Thank you for your advice. It is always good advice to pray. Also, it’s good to keep one’s distance from conspiracy theorists!
This book you have linked has creeped me out, to say the least. These people seem well organized and seem very dedicated to the study of the Orthodox believers and their opposition to ecumenist interests. It is not so surprising when one also considers that our true enemy also studies us and takes comparative notes, so to speak, in order to devise personalized temptations for every one of us. I don’t mean (God forbid!) that these people are conscious tools of the enemy. Most likely, they have the best intentions and believe sincerely that they serve Christ better than the “fundamentalists”. My conclusion is that one must fight heresy and the trespassing of holy canons (such as praying and serving together with heretics) with the arms of the saints, the ones also mentioned by St. Paul in one of his epistles.
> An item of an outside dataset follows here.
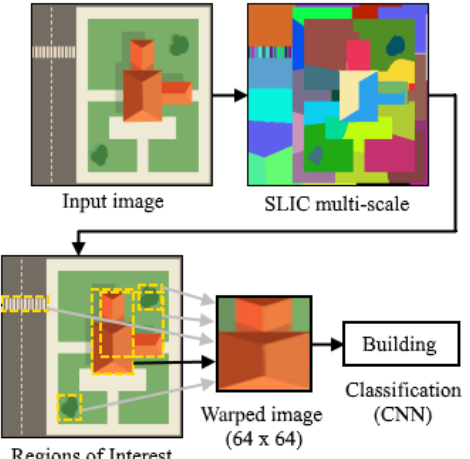
Figure 1 – Proposed approach for object extraction and classification from high resolution aerial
Concerning praying by myself in order to separate myself from heresy, like St. Maximos the Confessor, I have already tried it out and found it detrimental.
Concerning joining a deposed priest, Fr. Epiphanios Theodoropoulos notes that even if he is deposed abusively and is innocent, according to the canons he should wait to be rehabilitated. I urge you to read or re-read his work with the title “The Two Extremes – Ecumenism and Zealotism”, published in Greece in 1986. I don’t know if any English version exists. An excerpt in English is available here:
I don’t follow what you mean by “joining a deposed priest” and why you urge me to read Fr. Epiphanios. Please be clearer.
How else can I be of help to you?
The few priests who are „walled off” in Romania, as you say about fr. Ioan Ungureanu in an article from March 20, 2019, a translation from a Greek article, have all been defrocked — I’m unsure about using the right word. Yet, they continue to serve and the faithful come to the services. According to the canons (Church Law), and fr. Epiphanios pointed this out, this should not happen. In the case of Old Calendarists, this eventually lead to a schism. The main point of fr. Epiphanios’ book is that one must not escape heresy by running towards schism.
Father, you have provided some encouragement for me along the way, in difficult moments, which I appreciate. I’m not asking for any specific help now, except of course your prayers.
Please tell these few priests who were defrocked to apply to ROCOR. If their anti-ecumenist stance was the cause of their being defrocked they would most certainly be received by ROCOR with open arms.
A blessed Holy Week and a glorious Resurrection to you and all Orthodox Christians in your country.
Thank you for the edifying collection of links.